[DATA FOR THIS TASK Boundary: Start]
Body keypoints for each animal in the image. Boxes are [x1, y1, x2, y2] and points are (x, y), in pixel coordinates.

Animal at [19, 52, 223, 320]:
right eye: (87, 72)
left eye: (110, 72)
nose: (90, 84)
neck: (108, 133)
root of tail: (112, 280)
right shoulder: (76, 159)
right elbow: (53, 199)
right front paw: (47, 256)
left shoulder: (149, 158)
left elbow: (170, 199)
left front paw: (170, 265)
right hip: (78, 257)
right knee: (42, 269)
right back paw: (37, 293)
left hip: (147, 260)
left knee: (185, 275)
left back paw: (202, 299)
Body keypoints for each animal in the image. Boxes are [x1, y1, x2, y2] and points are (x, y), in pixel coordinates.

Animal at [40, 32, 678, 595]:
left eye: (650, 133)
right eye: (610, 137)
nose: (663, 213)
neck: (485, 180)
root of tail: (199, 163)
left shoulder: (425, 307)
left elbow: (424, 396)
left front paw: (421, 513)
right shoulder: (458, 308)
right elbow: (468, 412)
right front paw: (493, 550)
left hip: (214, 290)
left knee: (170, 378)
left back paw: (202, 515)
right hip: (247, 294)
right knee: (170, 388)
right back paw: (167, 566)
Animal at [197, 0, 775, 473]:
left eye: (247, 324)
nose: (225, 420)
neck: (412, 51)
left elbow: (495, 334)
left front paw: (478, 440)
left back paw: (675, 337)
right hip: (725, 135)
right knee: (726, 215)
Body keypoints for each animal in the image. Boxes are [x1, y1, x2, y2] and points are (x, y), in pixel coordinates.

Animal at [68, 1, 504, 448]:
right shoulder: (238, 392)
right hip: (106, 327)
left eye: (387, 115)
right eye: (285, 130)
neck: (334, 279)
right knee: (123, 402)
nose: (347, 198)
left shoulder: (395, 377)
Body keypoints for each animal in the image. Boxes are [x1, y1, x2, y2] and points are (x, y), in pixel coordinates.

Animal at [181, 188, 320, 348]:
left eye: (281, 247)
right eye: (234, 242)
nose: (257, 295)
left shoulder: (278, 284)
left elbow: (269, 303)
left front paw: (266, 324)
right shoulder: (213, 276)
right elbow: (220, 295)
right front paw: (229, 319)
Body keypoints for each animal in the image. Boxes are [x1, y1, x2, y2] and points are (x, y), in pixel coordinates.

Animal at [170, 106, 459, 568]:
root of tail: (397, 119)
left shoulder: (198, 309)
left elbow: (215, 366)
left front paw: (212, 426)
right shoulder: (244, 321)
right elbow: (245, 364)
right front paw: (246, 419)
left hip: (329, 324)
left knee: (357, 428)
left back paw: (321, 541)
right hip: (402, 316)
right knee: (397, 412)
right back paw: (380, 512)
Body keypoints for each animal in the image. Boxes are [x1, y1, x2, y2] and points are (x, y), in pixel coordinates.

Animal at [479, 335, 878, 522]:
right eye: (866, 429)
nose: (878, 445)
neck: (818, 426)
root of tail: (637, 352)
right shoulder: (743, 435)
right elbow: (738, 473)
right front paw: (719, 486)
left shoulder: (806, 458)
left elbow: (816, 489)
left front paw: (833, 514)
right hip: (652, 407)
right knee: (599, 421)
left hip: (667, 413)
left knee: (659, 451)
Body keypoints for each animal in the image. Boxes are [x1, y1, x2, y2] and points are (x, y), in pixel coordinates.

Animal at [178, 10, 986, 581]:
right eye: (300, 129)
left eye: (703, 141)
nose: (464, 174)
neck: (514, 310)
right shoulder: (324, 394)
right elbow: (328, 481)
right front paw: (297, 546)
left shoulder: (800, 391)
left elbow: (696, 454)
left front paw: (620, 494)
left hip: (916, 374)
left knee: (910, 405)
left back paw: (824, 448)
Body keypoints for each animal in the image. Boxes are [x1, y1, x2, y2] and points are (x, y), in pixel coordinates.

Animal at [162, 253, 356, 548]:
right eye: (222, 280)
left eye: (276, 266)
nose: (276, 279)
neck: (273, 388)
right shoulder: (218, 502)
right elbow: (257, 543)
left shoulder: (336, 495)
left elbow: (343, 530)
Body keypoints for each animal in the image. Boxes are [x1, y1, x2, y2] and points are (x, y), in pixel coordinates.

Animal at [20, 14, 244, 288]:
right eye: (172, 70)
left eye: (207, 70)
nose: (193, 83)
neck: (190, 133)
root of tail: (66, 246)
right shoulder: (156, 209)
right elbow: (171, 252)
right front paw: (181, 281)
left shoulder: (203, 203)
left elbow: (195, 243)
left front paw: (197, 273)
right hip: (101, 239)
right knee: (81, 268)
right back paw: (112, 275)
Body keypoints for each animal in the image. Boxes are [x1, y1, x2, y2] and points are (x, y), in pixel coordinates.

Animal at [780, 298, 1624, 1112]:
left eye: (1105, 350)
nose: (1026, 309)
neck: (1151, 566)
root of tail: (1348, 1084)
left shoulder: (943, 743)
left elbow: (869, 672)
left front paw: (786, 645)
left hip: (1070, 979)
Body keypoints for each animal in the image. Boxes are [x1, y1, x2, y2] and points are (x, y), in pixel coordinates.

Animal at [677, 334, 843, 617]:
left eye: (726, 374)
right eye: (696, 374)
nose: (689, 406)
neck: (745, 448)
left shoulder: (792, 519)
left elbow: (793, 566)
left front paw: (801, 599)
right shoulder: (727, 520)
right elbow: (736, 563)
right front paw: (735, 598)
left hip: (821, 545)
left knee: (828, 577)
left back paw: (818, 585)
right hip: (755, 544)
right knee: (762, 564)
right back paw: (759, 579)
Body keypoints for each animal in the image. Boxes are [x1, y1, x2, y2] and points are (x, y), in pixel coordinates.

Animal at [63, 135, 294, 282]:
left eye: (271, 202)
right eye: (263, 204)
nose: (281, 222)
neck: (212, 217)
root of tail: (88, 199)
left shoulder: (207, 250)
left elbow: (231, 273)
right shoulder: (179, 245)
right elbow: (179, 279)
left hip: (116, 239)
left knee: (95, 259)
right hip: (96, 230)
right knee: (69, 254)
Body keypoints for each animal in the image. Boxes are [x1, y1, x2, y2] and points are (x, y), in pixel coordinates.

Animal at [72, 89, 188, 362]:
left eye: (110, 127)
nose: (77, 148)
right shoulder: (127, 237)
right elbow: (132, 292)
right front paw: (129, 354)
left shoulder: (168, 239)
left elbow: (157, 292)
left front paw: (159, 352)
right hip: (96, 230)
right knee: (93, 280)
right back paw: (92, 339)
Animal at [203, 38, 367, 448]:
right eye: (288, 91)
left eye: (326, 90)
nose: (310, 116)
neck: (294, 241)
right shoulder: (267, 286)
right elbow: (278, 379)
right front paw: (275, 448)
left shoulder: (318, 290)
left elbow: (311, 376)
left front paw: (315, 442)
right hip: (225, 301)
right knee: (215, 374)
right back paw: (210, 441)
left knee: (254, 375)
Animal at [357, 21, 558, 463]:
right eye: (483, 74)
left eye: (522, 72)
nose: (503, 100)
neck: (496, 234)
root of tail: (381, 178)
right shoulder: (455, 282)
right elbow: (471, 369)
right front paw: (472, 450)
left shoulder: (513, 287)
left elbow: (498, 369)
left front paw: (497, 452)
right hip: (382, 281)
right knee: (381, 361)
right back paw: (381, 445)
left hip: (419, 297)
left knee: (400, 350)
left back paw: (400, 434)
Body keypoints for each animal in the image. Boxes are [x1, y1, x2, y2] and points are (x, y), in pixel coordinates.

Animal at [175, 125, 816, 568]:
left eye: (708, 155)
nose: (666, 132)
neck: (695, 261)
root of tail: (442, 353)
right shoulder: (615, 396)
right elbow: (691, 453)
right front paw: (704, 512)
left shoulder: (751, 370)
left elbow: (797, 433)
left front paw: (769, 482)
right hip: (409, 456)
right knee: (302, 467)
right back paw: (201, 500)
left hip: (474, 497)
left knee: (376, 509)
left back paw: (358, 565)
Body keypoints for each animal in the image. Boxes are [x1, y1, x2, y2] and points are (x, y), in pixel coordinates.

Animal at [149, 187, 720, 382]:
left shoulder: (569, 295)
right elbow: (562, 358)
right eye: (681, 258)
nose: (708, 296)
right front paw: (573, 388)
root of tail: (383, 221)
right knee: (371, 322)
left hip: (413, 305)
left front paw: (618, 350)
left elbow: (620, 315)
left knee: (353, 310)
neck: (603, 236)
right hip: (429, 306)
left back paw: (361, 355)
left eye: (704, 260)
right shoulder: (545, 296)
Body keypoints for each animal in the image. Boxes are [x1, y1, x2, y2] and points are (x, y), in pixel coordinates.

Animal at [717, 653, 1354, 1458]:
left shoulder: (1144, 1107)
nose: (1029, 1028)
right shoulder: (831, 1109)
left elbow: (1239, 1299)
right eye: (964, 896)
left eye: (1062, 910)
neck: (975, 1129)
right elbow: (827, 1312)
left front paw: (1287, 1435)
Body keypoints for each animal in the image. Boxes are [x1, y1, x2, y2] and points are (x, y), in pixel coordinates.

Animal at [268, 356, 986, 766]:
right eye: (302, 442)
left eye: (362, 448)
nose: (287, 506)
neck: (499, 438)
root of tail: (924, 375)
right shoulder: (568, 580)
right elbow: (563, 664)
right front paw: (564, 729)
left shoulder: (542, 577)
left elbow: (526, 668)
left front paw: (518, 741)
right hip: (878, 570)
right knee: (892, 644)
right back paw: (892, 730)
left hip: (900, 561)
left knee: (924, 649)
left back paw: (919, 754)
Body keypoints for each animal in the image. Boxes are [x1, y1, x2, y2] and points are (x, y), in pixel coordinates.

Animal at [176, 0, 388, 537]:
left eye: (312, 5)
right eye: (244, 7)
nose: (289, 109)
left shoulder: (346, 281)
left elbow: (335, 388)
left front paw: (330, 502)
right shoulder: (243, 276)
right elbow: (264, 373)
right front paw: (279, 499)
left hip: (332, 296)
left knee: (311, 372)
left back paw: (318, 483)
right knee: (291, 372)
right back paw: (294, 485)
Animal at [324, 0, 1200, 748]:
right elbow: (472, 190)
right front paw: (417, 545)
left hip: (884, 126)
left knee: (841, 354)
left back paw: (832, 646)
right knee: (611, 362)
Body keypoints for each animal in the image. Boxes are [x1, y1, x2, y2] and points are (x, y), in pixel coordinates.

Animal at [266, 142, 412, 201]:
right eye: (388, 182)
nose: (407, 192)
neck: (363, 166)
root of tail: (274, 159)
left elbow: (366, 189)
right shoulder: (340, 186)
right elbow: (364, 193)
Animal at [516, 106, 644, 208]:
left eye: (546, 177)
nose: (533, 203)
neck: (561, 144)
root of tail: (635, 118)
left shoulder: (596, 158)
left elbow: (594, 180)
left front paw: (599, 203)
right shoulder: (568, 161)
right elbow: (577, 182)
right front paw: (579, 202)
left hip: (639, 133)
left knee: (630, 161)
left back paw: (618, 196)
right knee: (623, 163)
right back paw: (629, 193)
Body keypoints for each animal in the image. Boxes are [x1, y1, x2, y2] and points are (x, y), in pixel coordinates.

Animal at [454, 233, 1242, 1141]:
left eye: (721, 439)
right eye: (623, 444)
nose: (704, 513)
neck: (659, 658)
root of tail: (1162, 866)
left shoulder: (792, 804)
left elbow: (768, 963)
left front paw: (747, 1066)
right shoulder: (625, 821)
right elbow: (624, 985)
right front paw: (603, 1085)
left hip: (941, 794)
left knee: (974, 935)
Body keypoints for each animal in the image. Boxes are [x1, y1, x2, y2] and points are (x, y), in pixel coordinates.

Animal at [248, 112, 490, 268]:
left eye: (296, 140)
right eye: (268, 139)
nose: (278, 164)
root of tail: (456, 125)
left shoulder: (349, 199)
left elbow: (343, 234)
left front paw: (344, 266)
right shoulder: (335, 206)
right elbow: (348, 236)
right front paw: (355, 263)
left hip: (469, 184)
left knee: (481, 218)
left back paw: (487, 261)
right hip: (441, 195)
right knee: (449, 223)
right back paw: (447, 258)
[DATA FOR THIS TASK Boundary: End]
EXERCISE GOAL: Give again, word for word, every line of the listing above from the one with "right front paw: (246, 419)" to the one with "left shoulder: (336, 495)", both inclusive, and nothing beyond them.

ANSWER TO THIS EXERCISE:
right front paw: (246, 419)
left hip: (329, 324)
left knee: (357, 428)
left back paw: (321, 541)
right hip: (402, 316)
right knee: (397, 412)
right back paw: (380, 512)
Body keypoints for each animal in the image. Boxes are [x1, y1, x2, y2] and points are (x, y), in pixel coordinates.

Animal at [479, 335, 878, 522]:
right eye: (866, 429)
nose: (878, 445)
neck: (818, 426)
root of tail: (637, 352)
right shoulder: (743, 435)
right elbow: (738, 473)
right front paw: (719, 486)
left shoulder: (806, 458)
left elbow: (816, 489)
left front paw: (833, 514)
right hip: (652, 407)
right knee: (599, 421)
left hip: (667, 413)
left knee: (659, 451)
Body keypoints for each animal in the image. Boxes are [x1, y1, x2, y2] and points are (x, y), in pixel coordinates.

Animal at [178, 10, 986, 581]:
right eye: (300, 129)
left eye: (703, 141)
nose: (464, 174)
neck: (514, 310)
right shoulder: (324, 394)
right elbow: (328, 481)
right front paw: (297, 546)
left shoulder: (800, 391)
left elbow: (696, 454)
left front paw: (620, 494)
left hip: (916, 374)
left knee: (910, 405)
left back paw: (824, 448)
Body keypoints for each animal in the image. Boxes are [x1, y1, x2, y2] and points are (x, y), in pixel coordinates.

Animal at [162, 253, 356, 548]:
right eye: (222, 280)
left eye: (276, 266)
nose: (276, 279)
neck: (273, 388)
right shoulder: (218, 502)
right elbow: (257, 543)
left shoulder: (336, 495)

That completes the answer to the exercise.